Attorneys on both sides of the underlying lawsuit requiring new maps have until Friday to recommend changes for a plan that's due Dec. 1 to the federal judges overseeing the redraw. That panel of three judges could accept that map, drawn by Stanford University law professor Nathaniel Persily, or stick with something closer to what the General Assembly's Republican majority submitted earlier this year.

The attorneys who initially sued to change the state's maps argue that the GOP's redraw didn't fully address the racial gerrymander found by the judges and affirmed by the U.S. Supreme Court.

Persily, known in court parlance as a "special master" in the case, didn't redraw House and Senate districts statewide or even redraw all of the districts initially found unconstitutional in this case. His focus, on instructions from the court, was on a handful of districts where the judges weren't convinced the GOP majority corrected the initial gerrymander. He was authorized to redraw other districts, including several in Wake County, because legislators redrew them this year despite not having to touch them to correct problems in unconstitutional districts.
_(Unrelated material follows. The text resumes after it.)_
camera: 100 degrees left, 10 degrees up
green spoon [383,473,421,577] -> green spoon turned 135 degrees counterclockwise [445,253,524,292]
That overreach, plaintiffs have argued, caused a problem under the state constitution, which forbids the legislature from redrawing General Assembly election maps more than once every 10 years.
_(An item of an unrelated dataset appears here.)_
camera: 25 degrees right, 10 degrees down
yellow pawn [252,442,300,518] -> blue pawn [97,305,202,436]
The court ordered Persily to draw his maps without looking at past election results, making it difficult to immediately predict whether his changes would benefit Democrats hoping to make up ground against the Republican majority next year, when legislative elections are scheduled to be held using new maps.
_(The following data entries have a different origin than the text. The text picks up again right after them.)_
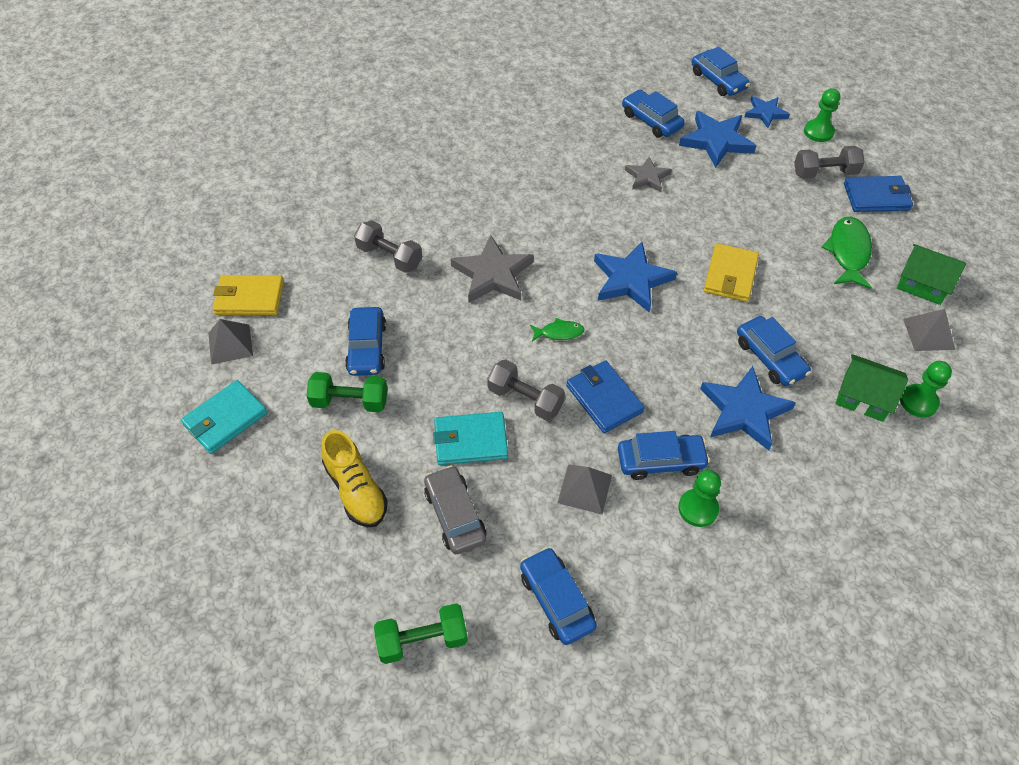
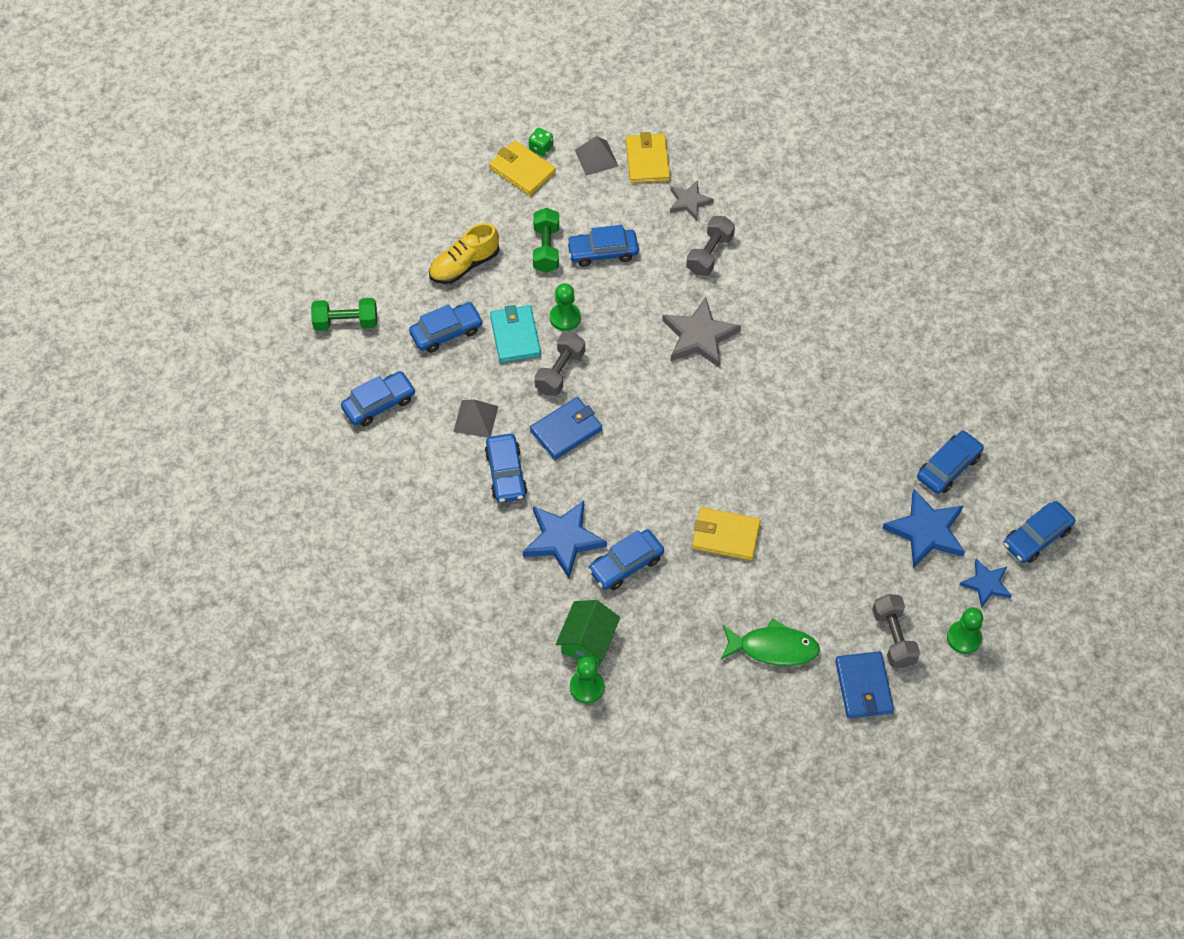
camera: 85 degrees right, 5 degrees up
turquoise wallet [181,380,267,454] -> yellow wallet [489,140,556,196]
green dumbbell [374,604,468,664] -> green dumbbell turned 75 degrees counterclockwise [311,298,377,331]
grey car [424,465,486,554] -> blue car [409,302,483,353]
green fish [530,318,584,341] -> none
blue star [594,242,677,313] -> none
grey star [625,157,672,192] -> grey star moved to [670,180,714,220]
green pawn [678,470,721,527] -> green pawn moved to [550,283,581,331]
green house [897,244,966,305] -> none
grey pyramid [903,309,955,351] -> none
none -> green dice [529,128,553,156]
A number of districts look significantly different under Persily's plan, though, including districts in Guilford County, where the court is concerned new maps perpetuate "the racial predominance of its predecessor district by over-concentrating the African American population in the area," Persily wrote in his order. In Cumberland County, he eliminated a finger that jutted out of Senate District 21 to keep the new home of state Sen. Ben Clark, D-Cumberland, in his district, a change Republican map makers approved at Clark's request.

Persily said in his order that he didn't take the locations of incumbents' homes into account in drawing new districts, and he called on attorneys in both sides of this case to recommend changes to keep incumbents in their old districts, if possible.